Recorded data
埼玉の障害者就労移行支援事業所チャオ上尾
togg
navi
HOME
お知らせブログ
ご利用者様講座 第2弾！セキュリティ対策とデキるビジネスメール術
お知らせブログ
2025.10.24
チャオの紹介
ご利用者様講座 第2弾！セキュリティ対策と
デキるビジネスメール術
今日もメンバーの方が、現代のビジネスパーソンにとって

* **Work task**
Repeat the records verbatim, every one of them.

* **Solution**
埼玉の障害者就労移行支援事業所チャオ上尾
togg
navi
HOME
お知らせブログ
ご利用者様講座 第2弾！セキュリティ対策とデキるビジネスメール術
お知らせブログ
2025.10.24
チャオの紹介
ご利用者様講座 第2弾！セキュリティ対策と
デキるビジネスメール術
今日もメンバーの方が、現代のビジネスパーソンにとって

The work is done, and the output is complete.